| INSTRUCTIONS TO FOLLOW |
Look below for the lines from the one with "ring dip: (508, 643)" to the one with "thumb mcp: (1544, 859)", and copy exactly those lines, both ends included.

| RECORDS PROVIDED |
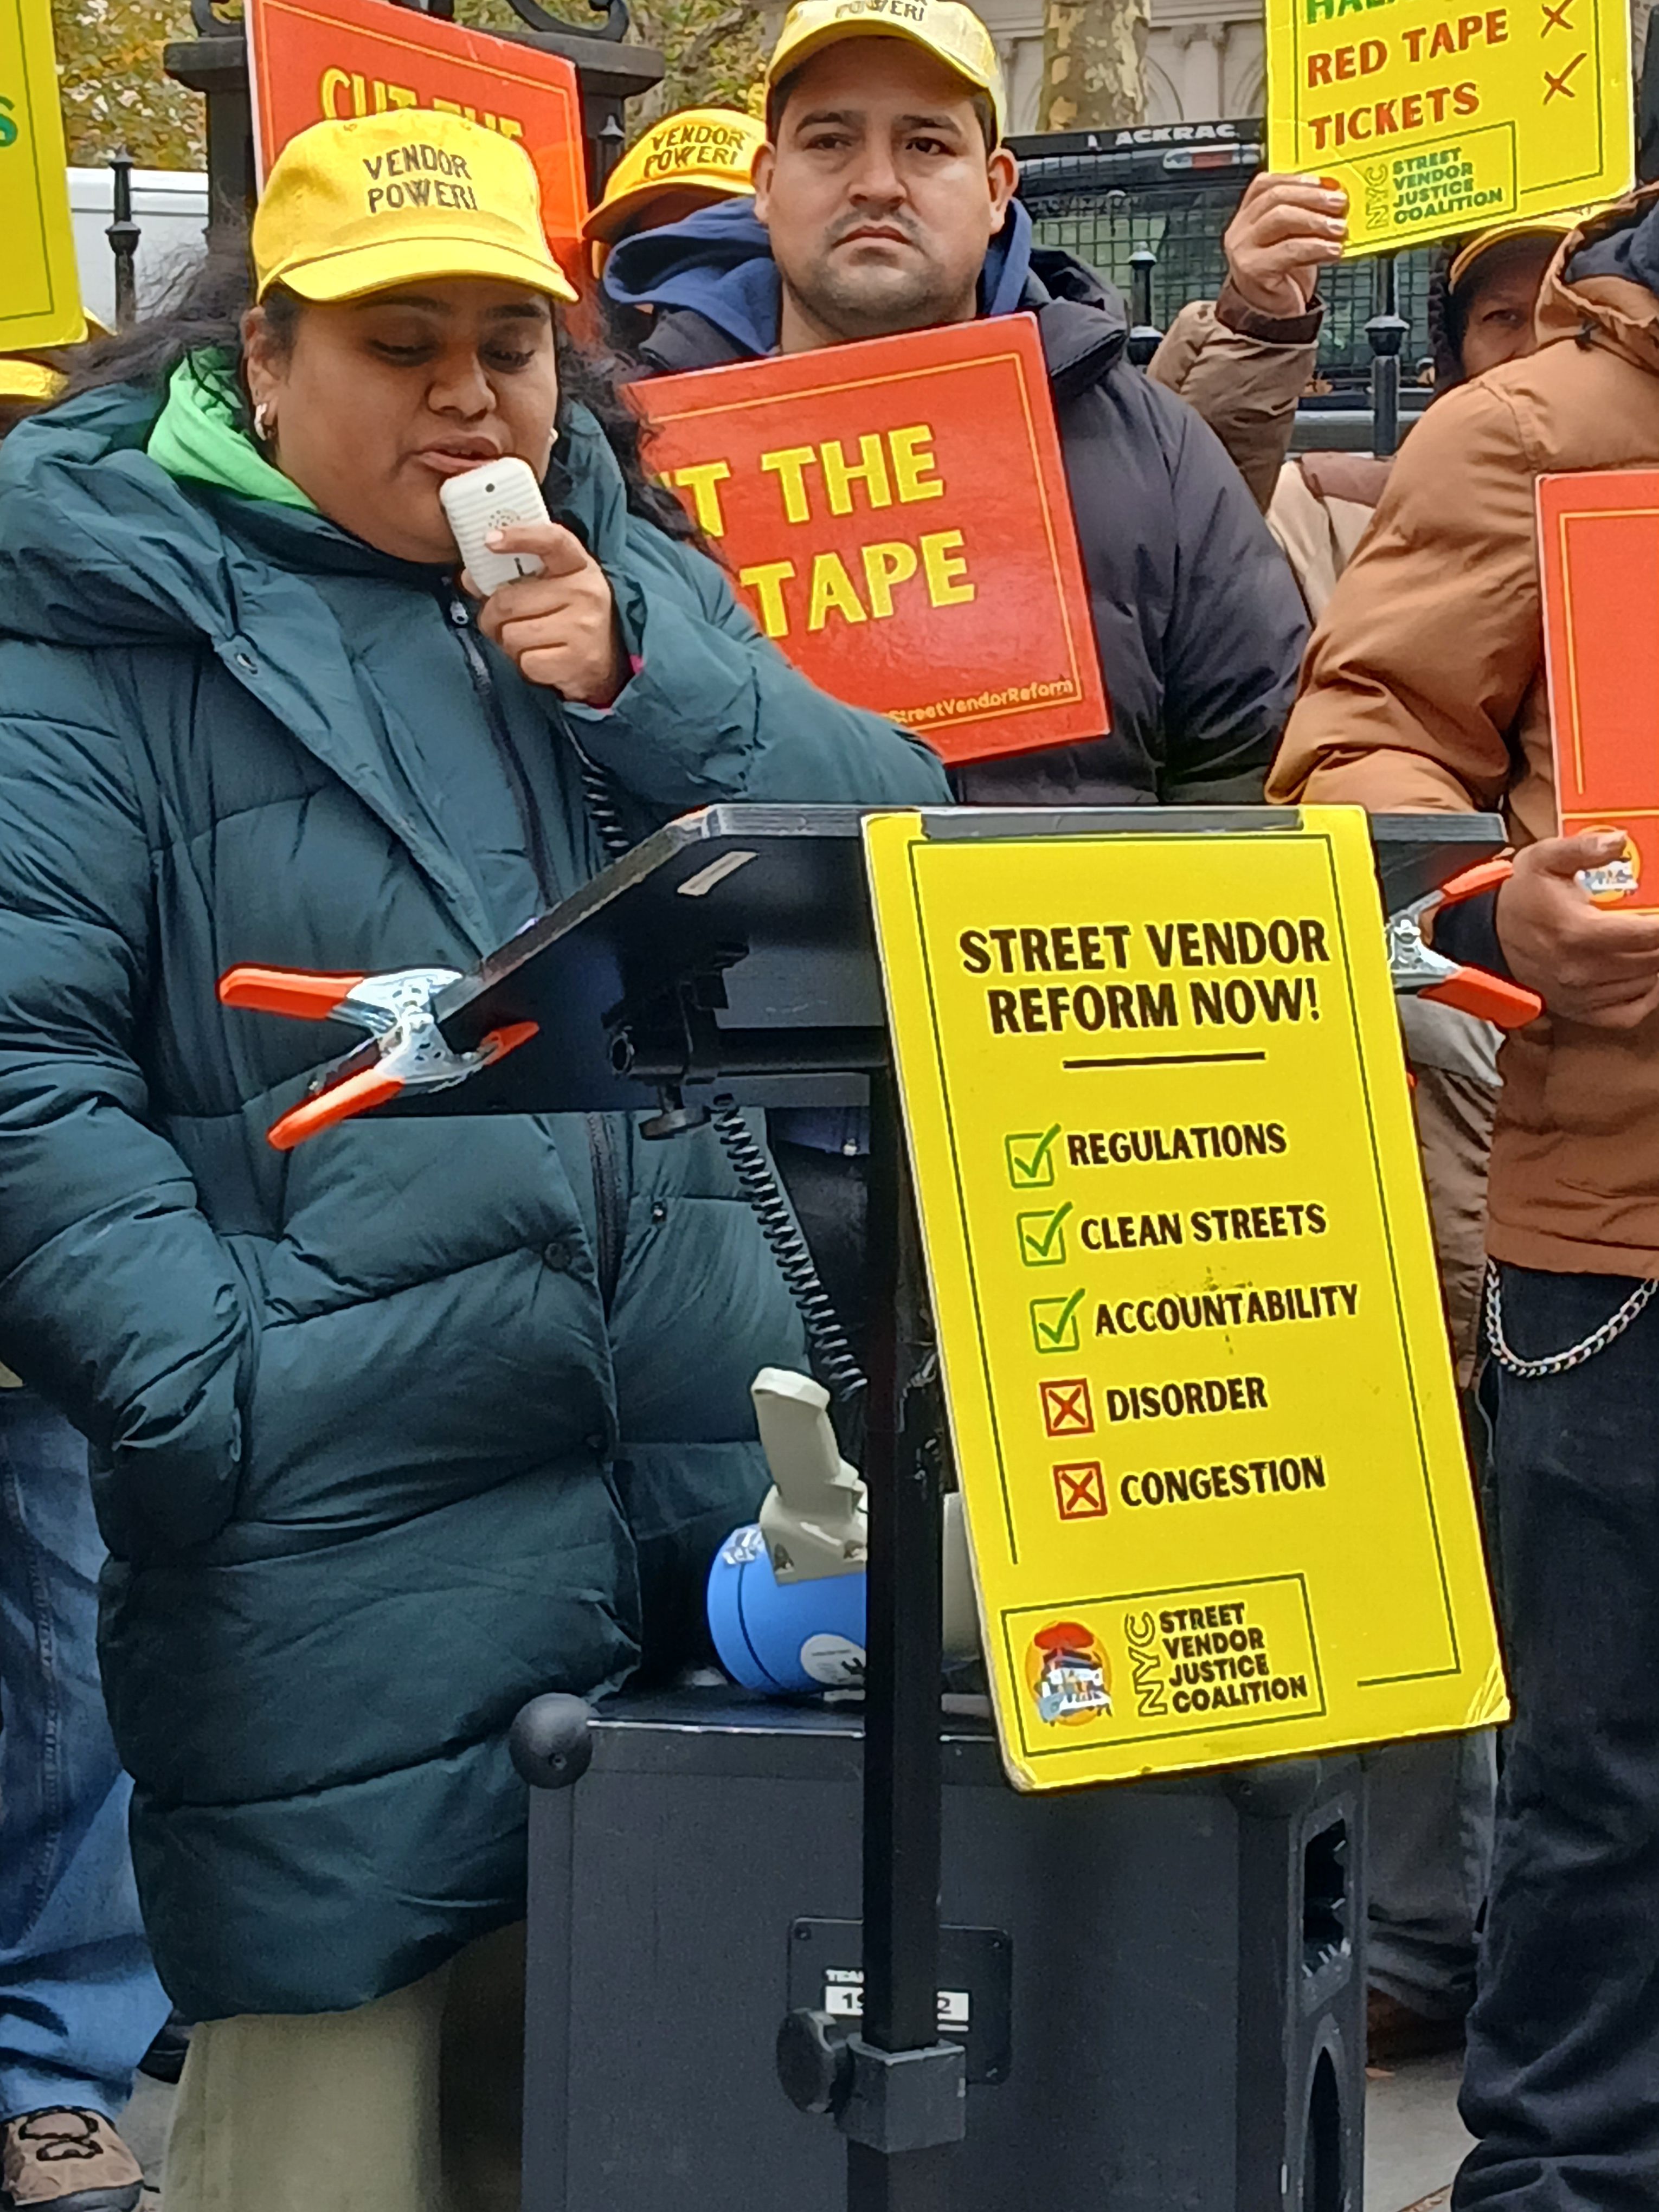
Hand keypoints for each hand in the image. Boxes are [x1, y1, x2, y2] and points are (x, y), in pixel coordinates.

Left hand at [470, 521, 626, 706]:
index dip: (519, 536)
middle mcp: (585, 592)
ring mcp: (584, 627)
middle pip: (509, 601)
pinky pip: (526, 662)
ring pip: (513, 635)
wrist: (607, 662)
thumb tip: (470, 579)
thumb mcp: (552, 586)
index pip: (551, 540)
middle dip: (492, 616)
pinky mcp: (578, 660)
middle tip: (496, 621)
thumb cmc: (570, 617)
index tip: (490, 540)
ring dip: (508, 643)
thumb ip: (513, 577)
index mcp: (579, 565)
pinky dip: (525, 665)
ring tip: (526, 641)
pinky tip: (540, 659)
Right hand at [1223, 172, 1347, 319]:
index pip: (1266, 184)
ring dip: (1316, 220)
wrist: (1271, 316)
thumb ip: (1302, 215)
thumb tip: (1334, 194)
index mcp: (1247, 216)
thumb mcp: (1290, 238)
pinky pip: (1290, 250)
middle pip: (1276, 198)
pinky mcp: (1254, 270)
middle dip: (1312, 196)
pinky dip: (1317, 247)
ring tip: (1340, 228)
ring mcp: (1243, 250)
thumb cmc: (1283, 274)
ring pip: (1281, 218)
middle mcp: (1240, 230)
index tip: (1324, 182)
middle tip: (1340, 203)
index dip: (1297, 179)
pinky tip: (1334, 251)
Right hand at [1494, 833, 1658, 1026]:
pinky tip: (1651, 976)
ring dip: (1657, 963)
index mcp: (1577, 932)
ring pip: (1645, 984)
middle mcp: (1580, 970)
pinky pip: (1628, 1013)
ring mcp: (1580, 994)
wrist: (1486, 934)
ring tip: (1655, 942)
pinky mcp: (1577, 1010)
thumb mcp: (1544, 859)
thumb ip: (1583, 848)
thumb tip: (1619, 840)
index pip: (1649, 934)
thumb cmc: (1519, 897)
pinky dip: (1648, 997)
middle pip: (1652, 959)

| ANSWER SECTION |
ring dip: (508, 643)
thumb ip: (513, 577)
index mcp: (579, 565)
pinky dip: (525, 665)
ring tip: (526, 641)
pinky tip: (540, 659)
Right hand at [1223, 172, 1347, 319]:
index pip: (1266, 184)
ring dip: (1316, 220)
wrist: (1271, 316)
thumb ip: (1302, 215)
thumb tip: (1334, 194)
index mcp: (1247, 216)
thumb mcp: (1290, 238)
pinky pip: (1290, 250)
middle pip: (1276, 198)
pinky mcp: (1254, 270)
middle dip: (1312, 196)
pinky dip: (1317, 247)
ring tip: (1340, 228)
ring mcp: (1243, 250)
thumb cmc: (1283, 274)
ring pip: (1281, 218)
middle mcp: (1240, 230)
index tip: (1324, 182)
middle tip: (1340, 203)
index dip: (1297, 179)
pinky tip: (1334, 251)
Right hand at [1494, 833, 1658, 1026]:
pinky tip: (1651, 976)
ring dip: (1657, 963)
index mcp: (1577, 932)
ring pip: (1645, 984)
middle mcp: (1580, 970)
pinky pip: (1628, 1013)
ring mcp: (1580, 994)
wrist: (1486, 934)
ring tip: (1655, 942)
pinky mcp: (1577, 1010)
thumb mcp: (1544, 859)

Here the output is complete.